[Saved data entries]
★ ★ ★ ★ ★ ★ ★

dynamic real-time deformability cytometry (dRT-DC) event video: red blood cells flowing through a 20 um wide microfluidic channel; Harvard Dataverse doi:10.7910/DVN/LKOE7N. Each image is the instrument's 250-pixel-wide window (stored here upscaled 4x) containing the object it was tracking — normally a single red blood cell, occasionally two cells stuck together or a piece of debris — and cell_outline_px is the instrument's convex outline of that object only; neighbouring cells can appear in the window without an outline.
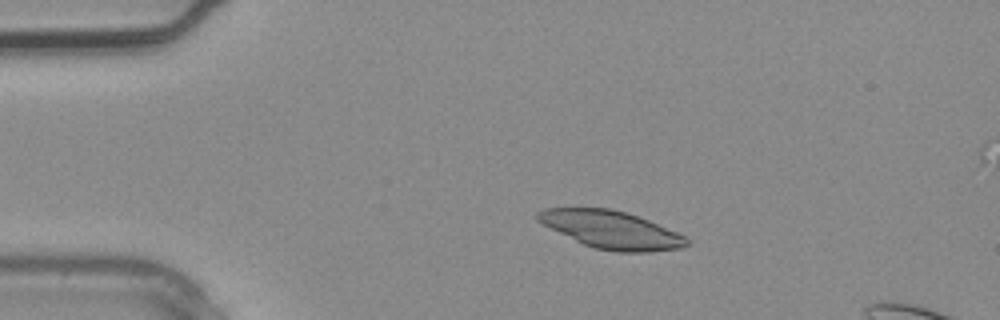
{"species": "common noctule bat (a hibernating species)", "species_latin": "Nyctalus noctula", "temperature_condition": "warm", "stored_images_in_passage": 3, "camera_frame_rate_fps": 3000, "um_per_image_px": 0.085, "animal": {"sex": "male", "body_mass_g": 20.4}, "frame": {"image": 1, "passage_image": 2, "time_ms": 0.333, "image_size_px": [1000, 320], "cell_outline_px": [[688, 244], [680, 248], [648, 252], [616, 252], [596, 248], [584, 244], [536, 220], [536, 212], [544, 208], [612, 208], [648, 220], [676, 232], [684, 236], [688, 240]], "centroid_in_image_um": [51.95, 19.52], "position_along_channel_um": 33.1, "area_um2": 32.08}}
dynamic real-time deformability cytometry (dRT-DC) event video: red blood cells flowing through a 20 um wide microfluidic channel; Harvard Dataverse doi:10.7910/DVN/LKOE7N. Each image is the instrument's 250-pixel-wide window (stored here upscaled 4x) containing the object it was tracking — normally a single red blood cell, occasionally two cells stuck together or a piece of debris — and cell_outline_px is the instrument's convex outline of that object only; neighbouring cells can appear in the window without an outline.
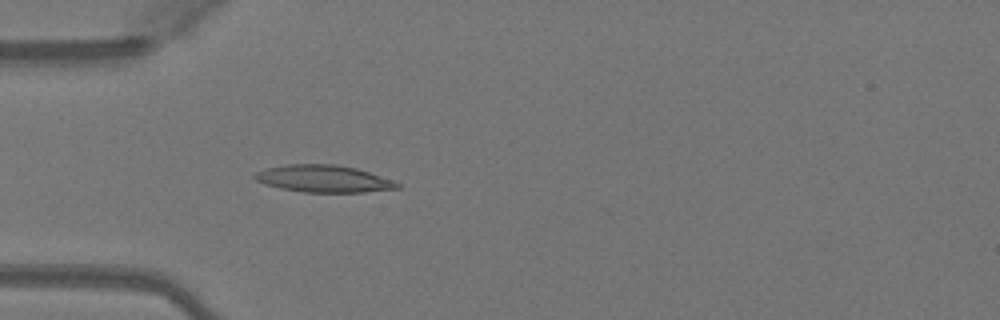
{"species": "Egyptian fruit bat (a non-hibernating species)", "species_latin": "Rousettus aegyptiacus", "temperature_condition": "warm", "stored_images_in_passage": 35, "camera_frame_rate_fps": 3000, "um_per_image_px": 0.085, "animal": {"sex": "female"}, "frame": {"image": 1, "passage_image": 3, "time_ms": 0.667, "image_size_px": [1000, 320], "cell_outline_px": [[400, 188], [364, 192], [304, 192], [280, 188], [264, 184], [256, 180], [252, 176], [256, 172], [268, 168], [284, 164], [332, 164], [356, 168], [392, 180], [400, 184]], "centroid_in_image_um": [27.48, 15.19], "position_along_channel_um": 57.5, "area_um2": 22.37}}
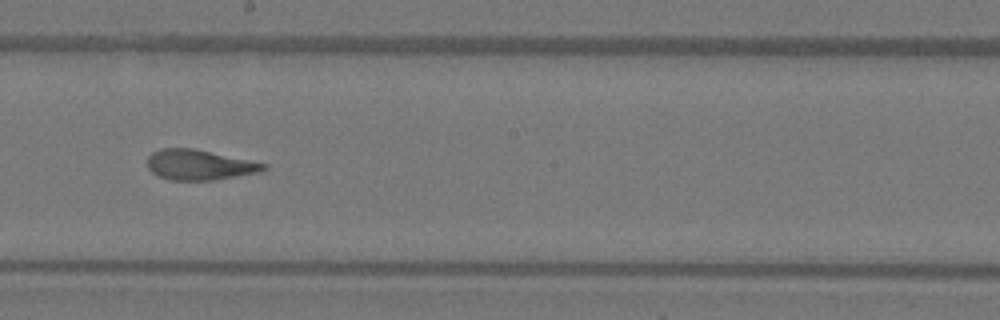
{"frame": {"image": 2, "passage_image": 16, "time_ms": 5.0, "image_size_px": [1000, 320], "cell_outline_px": [[268, 168], [260, 172], [216, 180], [172, 180], [156, 176], [148, 168], [148, 156], [152, 152], [160, 148], [192, 148], [268, 164]], "centroid_in_image_um": [16.94, 14.02], "position_along_channel_um": 231.3, "area_um2": 20.52}}
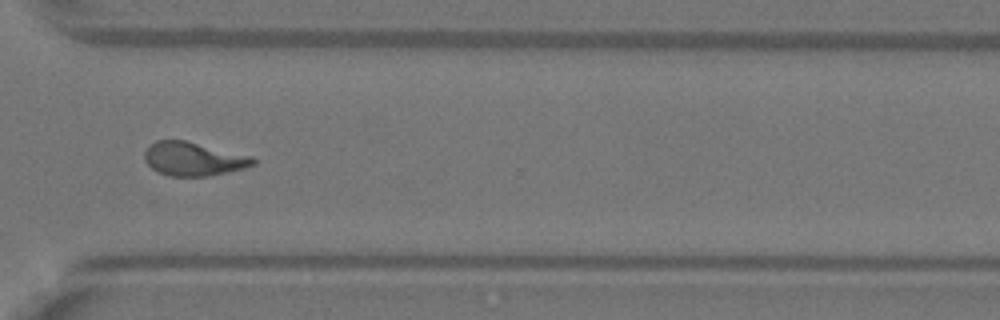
{"frame": {"image": 3, "passage_image": 25, "time_ms": 8.0, "image_size_px": [1000, 320], "cell_outline_px": [[256, 164], [244, 168], [208, 176], [168, 176], [152, 168], [144, 160], [144, 152], [148, 144], [156, 140], [184, 140], [252, 156], [256, 160]], "centroid_in_image_um": [16.42, 13.5], "position_along_channel_um": 354.2, "area_um2": 21.27}, "authors_computed_cell_mechanics": {"area_um2": 20.6346, "velocity_mm_per_s": 4.1042, "shape_relaxation_time_tau1_ms": 10.319, "shape_relaxation_time_tau2_ms": 1.5869, "deformation_change_tau1": 0.3047, "deformation_change_tau2": 0.0899}}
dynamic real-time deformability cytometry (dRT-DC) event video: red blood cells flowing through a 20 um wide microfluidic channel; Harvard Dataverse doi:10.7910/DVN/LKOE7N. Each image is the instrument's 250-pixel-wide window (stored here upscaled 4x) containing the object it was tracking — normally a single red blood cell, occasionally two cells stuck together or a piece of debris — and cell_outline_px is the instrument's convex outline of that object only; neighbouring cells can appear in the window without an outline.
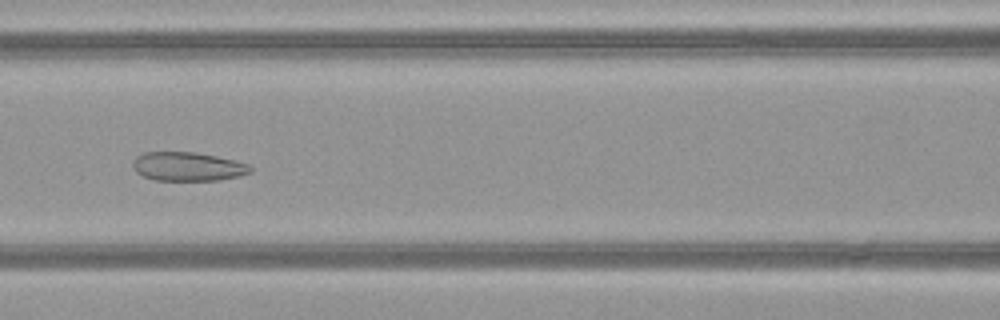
{"species": "common noctule bat (a hibernating species)", "species_latin": "Nyctalus noctula", "temperature_condition": "warm", "stored_images_in_passage": 50, "camera_frame_rate_fps": 3000, "um_per_image_px": 0.085, "animal": {"sex": "female", "body_mass_g": 21.9}, "frame": {"image": 1, "passage_image": 22, "time_ms": 7.0, "image_size_px": [1000, 320], "cell_outline_px": [[252, 172], [240, 176], [220, 180], [156, 180], [144, 176], [136, 172], [132, 168], [132, 160], [136, 156], [144, 152], [196, 152], [216, 156], [248, 164], [252, 168]], "centroid_in_image_um": [15.94, 14.15], "position_along_channel_um": 150.7, "area_um2": 19.83}}
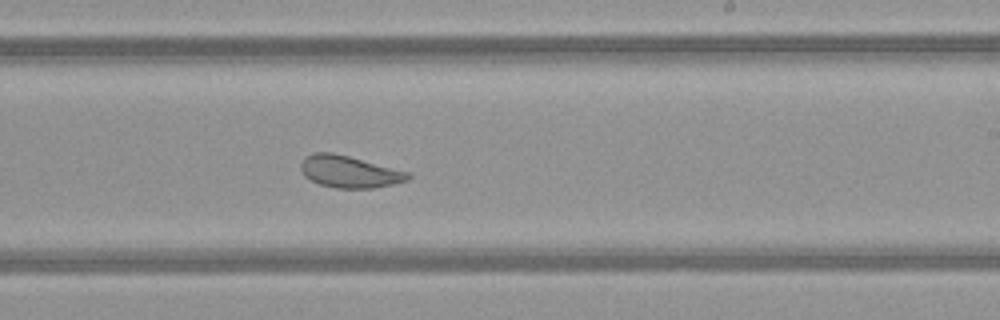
{"frame": {"image": 2, "passage_image": 30, "time_ms": 9.667, "image_size_px": [1000, 320], "cell_outline_px": [[412, 176], [408, 180], [392, 184], [372, 188], [336, 188], [320, 184], [304, 176], [300, 168], [300, 164], [312, 152], [332, 152], [348, 156], [408, 172]], "centroid_in_image_um": [29.68, 14.59], "position_along_channel_um": 259.3, "area_um2": 19.65}}
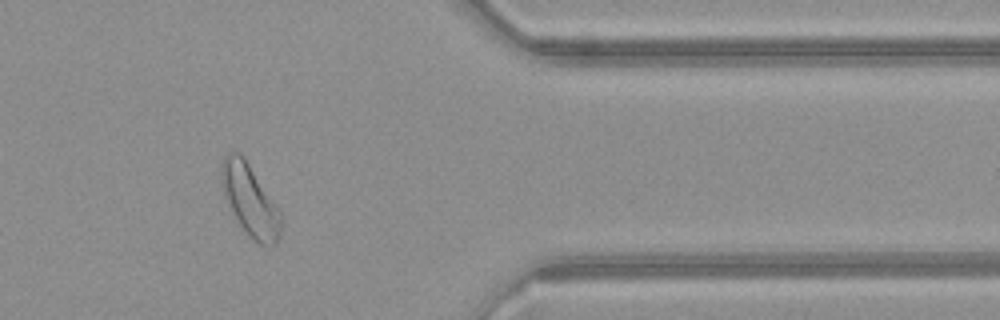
{"frame": {"image": 3, "passage_image": 41, "time_ms": 13.333, "image_size_px": [1000, 320], "cell_outline_px": [[280, 236], [276, 244], [260, 244], [248, 236], [236, 224], [224, 196], [220, 176], [220, 172], [224, 156], [228, 152], [240, 152], [244, 156], [276, 204], [280, 212]], "centroid_in_image_um": [21.21, 17.02], "position_along_channel_um": 390.2, "area_um2": 25.03}, "authors_computed_cell_mechanics": {"area_um2": 25.9811, "velocity_mm_per_s": 4.0844, "shape_relaxation_time_tau1_ms": null, "shape_relaxation_time_tau2_ms": 1.6797, "deformation_change_tau1": null, "deformation_change_tau2": 0.0934}}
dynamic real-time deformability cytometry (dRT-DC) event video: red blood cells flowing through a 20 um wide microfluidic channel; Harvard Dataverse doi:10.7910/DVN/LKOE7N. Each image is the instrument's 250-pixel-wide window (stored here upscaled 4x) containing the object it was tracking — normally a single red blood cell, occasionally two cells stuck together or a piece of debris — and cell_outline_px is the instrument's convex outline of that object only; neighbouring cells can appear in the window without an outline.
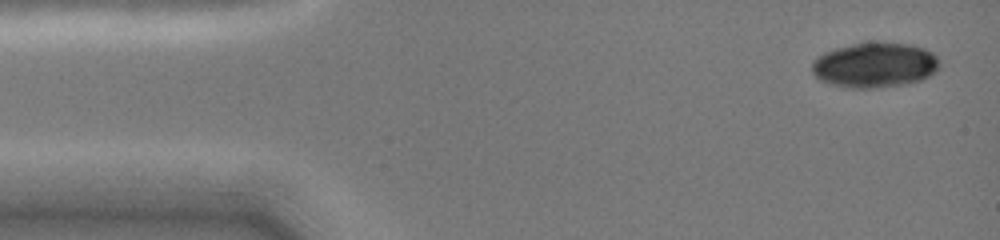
{"species": "common noctule bat (a hibernating species)", "species_latin": "Nyctalus noctula", "temperature_condition": "cold", "stored_images_in_passage": 49, "camera_frame_rate_fps": 3000, "um_per_image_px": 0.085, "animal": {"sex": "female", "body_mass_g": 19.0, "forearm_length_mm": 51.5}, "frame": {"image": 1, "passage_image": 1, "time_ms": 0.0, "image_size_px": [1000, 240], "cell_outline_px": [[940, 68], [936, 72], [920, 80], [904, 84], [876, 88], [848, 88], [828, 84], [820, 80], [812, 72], [812, 60], [816, 56], [832, 48], [852, 44], [912, 44], [924, 48], [932, 52], [940, 60]], "centroid_in_image_um": [74.34, 5.55], "position_along_channel_um": 10.7, "area_um2": 33.52}}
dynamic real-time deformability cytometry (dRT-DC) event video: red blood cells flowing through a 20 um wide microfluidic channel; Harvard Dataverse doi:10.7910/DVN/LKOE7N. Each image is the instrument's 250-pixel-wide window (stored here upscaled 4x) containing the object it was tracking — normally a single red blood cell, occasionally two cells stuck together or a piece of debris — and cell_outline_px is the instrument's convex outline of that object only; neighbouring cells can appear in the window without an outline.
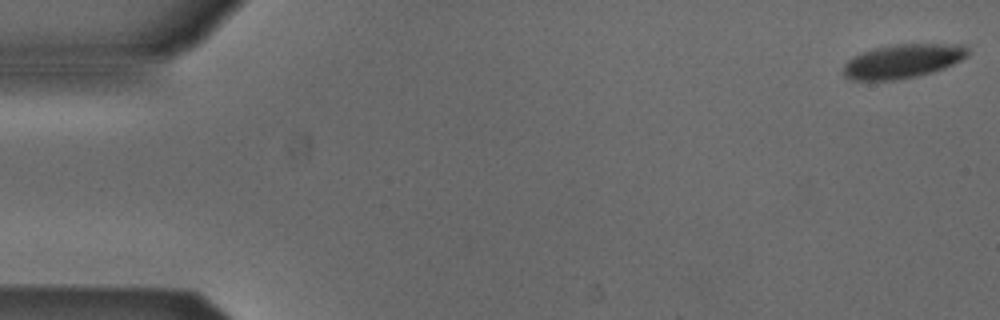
{"species": "Egyptian fruit bat (a non-hibernating species)", "species_latin": "Rousettus aegyptiacus", "temperature_condition": "cold", "stored_images_in_passage": 53, "camera_frame_rate_fps": 3000, "um_per_image_px": 0.085, "animal": {"sex": "male"}, "frame": {"image": 1, "passage_image": 1, "time_ms": 0.0, "image_size_px": [1000, 320], "cell_outline_px": [[968, 56], [944, 68], [932, 72], [916, 76], [892, 80], [852, 80], [844, 76], [844, 64], [852, 56], [872, 48], [896, 44], [964, 44], [968, 48]], "centroid_in_image_um": [76.72, 5.18], "position_along_channel_um": 8.3, "area_um2": 24.62}}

★ ★ ★ ★ ★ ★ ★

* _WHAT YOU HAVE TO DO_
Transcribe the full listing above exactly, with the images removed.

* _SOLUTION TO THIS PROBLEM_
dynamic real-time deformability cytometry (dRT-DC) event video: red blood cells flowing through a 20 um wide microfluidic channel; Harvard Dataverse doi:10.7910/DVN/LKOE7N. Each image is the instrument's 250-pixel-wide window (stored here upscaled 4x) containing the object it was tracking — normally a single red blood cell, occasionally two cells stuck together or a piece of debris — and cell_outline_px is the instrument's convex outline of that object only; neighbouring cells can appear in the window without an outline.
{"species": "common noctule bat (a hibernating species)", "species_latin": "Nyctalus noctula", "temperature_condition": "warm", "stored_images_in_passage": 3, "camera_frame_rate_fps": 3000, "um_per_image_px": 0.085, "animal": {"sex": "male", "body_mass_g": 20.4}, "frame": {"image": 1, "passage_image": 2, "time_ms": 0.333, "image_size_px": [1000, 320], "cell_outline_px": [[688, 244], [680, 248], [648, 252], [616, 252], [596, 248], [584, 244], [536, 220], [536, 212], [544, 208], [612, 208], [648, 220], [676, 232], [684, 236], [688, 240]], "centroid_in_image_um": [51.95, 19.52], "position_along_channel_um": 33.1, "area_um2": 32.08}}
dynamic real-time deformability cytometry (dRT-DC) event video: red blood cells flowing through a 20 um wide microfluidic channel; Harvard Dataverse doi:10.7910/DVN/LKOE7N. Each image is the instrument's 250-pixel-wide window (stored here upscaled 4x) containing the object it was tracking — normally a single red blood cell, occasionally two cells stuck together or a piece of debris — and cell_outline_px is the instrument's convex outline of that object only; neighbouring cells can appear in the window without an outline.
{"species": "Egyptian fruit bat (a non-hibernating species)", "species_latin": "Rousettus aegyptiacus", "temperature_condition": "warm", "stored_images_in_passage": 35, "camera_frame_rate_fps": 3000, "um_per_image_px": 0.085, "animal": {"sex": "female"}, "frame": {"image": 1, "passage_image": 3, "time_ms": 0.667, "image_size_px": [1000, 320], "cell_outline_px": [[400, 188], [364, 192], [304, 192], [280, 188], [264, 184], [256, 180], [252, 176], [256, 172], [268, 168], [284, 164], [332, 164], [356, 168], [392, 180], [400, 184]], "centroid_in_image_um": [27.48, 15.19], "position_along_channel_um": 57.5, "area_um2": 22.37}}
{"frame": {"image": 2, "passage_image": 16, "time_ms": 5.0, "image_size_px": [1000, 320], "cell_outline_px": [[268, 168], [260, 172], [216, 180], [172, 180], [156, 176], [148, 168], [148, 156], [152, 152], [160, 148], [192, 148], [268, 164]], "centroid_in_image_um": [16.94, 14.02], "position_along_channel_um": 231.3, "area_um2": 20.52}}
{"frame": {"image": 3, "passage_image": 25, "time_ms": 8.0, "image_size_px": [1000, 320], "cell_outline_px": [[256, 164], [244, 168], [208, 176], [168, 176], [152, 168], [144, 160], [144, 152], [148, 144], [156, 140], [184, 140], [252, 156], [256, 160]], "centroid_in_image_um": [16.42, 13.5], "position_along_channel_um": 354.2, "area_um2": 21.27}, "authors_computed_cell_mechanics": {"area_um2": 20.6346, "velocity_mm_per_s": 4.1042, "shape_relaxation_time_tau1_ms": 10.319, "shape_relaxation_time_tau2_ms": 1.5869, "deformation_change_tau1": 0.3047, "deformation_change_tau2": 0.0899}}
dynamic real-time deformability cytometry (dRT-DC) event video: red blood cells flowing through a 20 um wide microfluidic channel; Harvard Dataverse doi:10.7910/DVN/LKOE7N. Each image is the instrument's 250-pixel-wide window (stored here upscaled 4x) containing the object it was tracking — normally a single red blood cell, occasionally two cells stuck together or a piece of debris — and cell_outline_px is the instrument's convex outline of that object only; neighbouring cells can appear in the window without an outline.
{"species": "common noctule bat (a hibernating species)", "species_latin": "Nyctalus noctula", "temperature_condition": "warm", "stored_images_in_passage": 50, "camera_frame_rate_fps": 3000, "um_per_image_px": 0.085, "animal": {"sex": "female", "body_mass_g": 21.9}, "frame": {"image": 1, "passage_image": 22, "time_ms": 7.0, "image_size_px": [1000, 320], "cell_outline_px": [[252, 172], [240, 176], [220, 180], [156, 180], [144, 176], [136, 172], [132, 168], [132, 160], [136, 156], [144, 152], [196, 152], [216, 156], [248, 164], [252, 168]], "centroid_in_image_um": [15.94, 14.15], "position_along_channel_um": 150.7, "area_um2": 19.83}}
{"frame": {"image": 2, "passage_image": 30, "time_ms": 9.667, "image_size_px": [1000, 320], "cell_outline_px": [[412, 176], [408, 180], [392, 184], [372, 188], [336, 188], [320, 184], [304, 176], [300, 168], [300, 164], [312, 152], [332, 152], [348, 156], [408, 172]], "centroid_in_image_um": [29.68, 14.59], "position_along_channel_um": 259.3, "area_um2": 19.65}}
{"frame": {"image": 3, "passage_image": 41, "time_ms": 13.333, "image_size_px": [1000, 320], "cell_outline_px": [[280, 236], [276, 244], [260, 244], [248, 236], [236, 224], [224, 196], [220, 176], [220, 172], [224, 156], [228, 152], [240, 152], [244, 156], [276, 204], [280, 212]], "centroid_in_image_um": [21.21, 17.02], "position_along_channel_um": 390.2, "area_um2": 25.03}, "authors_computed_cell_mechanics": {"area_um2": 25.9811, "velocity_mm_per_s": 4.0844, "shape_relaxation_time_tau1_ms": null, "shape_relaxation_time_tau2_ms": 1.6797, "deformation_change_tau1": null, "deformation_change_tau2": 0.0934}}
dynamic real-time deformability cytometry (dRT-DC) event video: red blood cells flowing through a 20 um wide microfluidic channel; Harvard Dataverse doi:10.7910/DVN/LKOE7N. Each image is the instrument's 250-pixel-wide window (stored here upscaled 4x) containing the object it was tracking — normally a single red blood cell, occasionally two cells stuck together or a piece of debris — and cell_outline_px is the instrument's convex outline of that object only; neighbouring cells can appear in the window without an outline.
{"species": "common noctule bat (a hibernating species)", "species_latin": "Nyctalus noctula", "temperature_condition": "cold", "stored_images_in_passage": 49, "camera_frame_rate_fps": 3000, "um_per_image_px": 0.085, "animal": {"sex": "female", "body_mass_g": 19.0, "forearm_length_mm": 51.5}, "frame": {"image": 1, "passage_image": 1, "time_ms": 0.0, "image_size_px": [1000, 240], "cell_outline_px": [[940, 68], [936, 72], [920, 80], [904, 84], [876, 88], [848, 88], [828, 84], [820, 80], [812, 72], [812, 60], [816, 56], [832, 48], [852, 44], [912, 44], [924, 48], [932, 52], [940, 60]], "centroid_in_image_um": [74.34, 5.55], "position_along_channel_um": 10.7, "area_um2": 33.52}}
dynamic real-time deformability cytometry (dRT-DC) event video: red blood cells flowing through a 20 um wide microfluidic channel; Harvard Dataverse doi:10.7910/DVN/LKOE7N. Each image is the instrument's 250-pixel-wide window (stored here upscaled 4x) containing the object it was tracking — normally a single red blood cell, occasionally two cells stuck together or a piece of debris — and cell_outline_px is the instrument's convex outline of that object only; neighbouring cells can appear in the window without an outline.
{"species": "Egyptian fruit bat (a non-hibernating species)", "species_latin": "Rousettus aegyptiacus", "temperature_condition": "cold", "stored_images_in_passage": 53, "camera_frame_rate_fps": 3000, "um_per_image_px": 0.085, "animal": {"sex": "male"}, "frame": {"image": 1, "passage_image": 1, "time_ms": 0.0, "image_size_px": [1000, 320], "cell_outline_px": [[968, 56], [944, 68], [932, 72], [916, 76], [892, 80], [852, 80], [844, 76], [844, 64], [852, 56], [872, 48], [896, 44], [964, 44], [968, 48]], "centroid_in_image_um": [76.72, 5.18], "position_along_channel_um": 8.3, "area_um2": 24.62}}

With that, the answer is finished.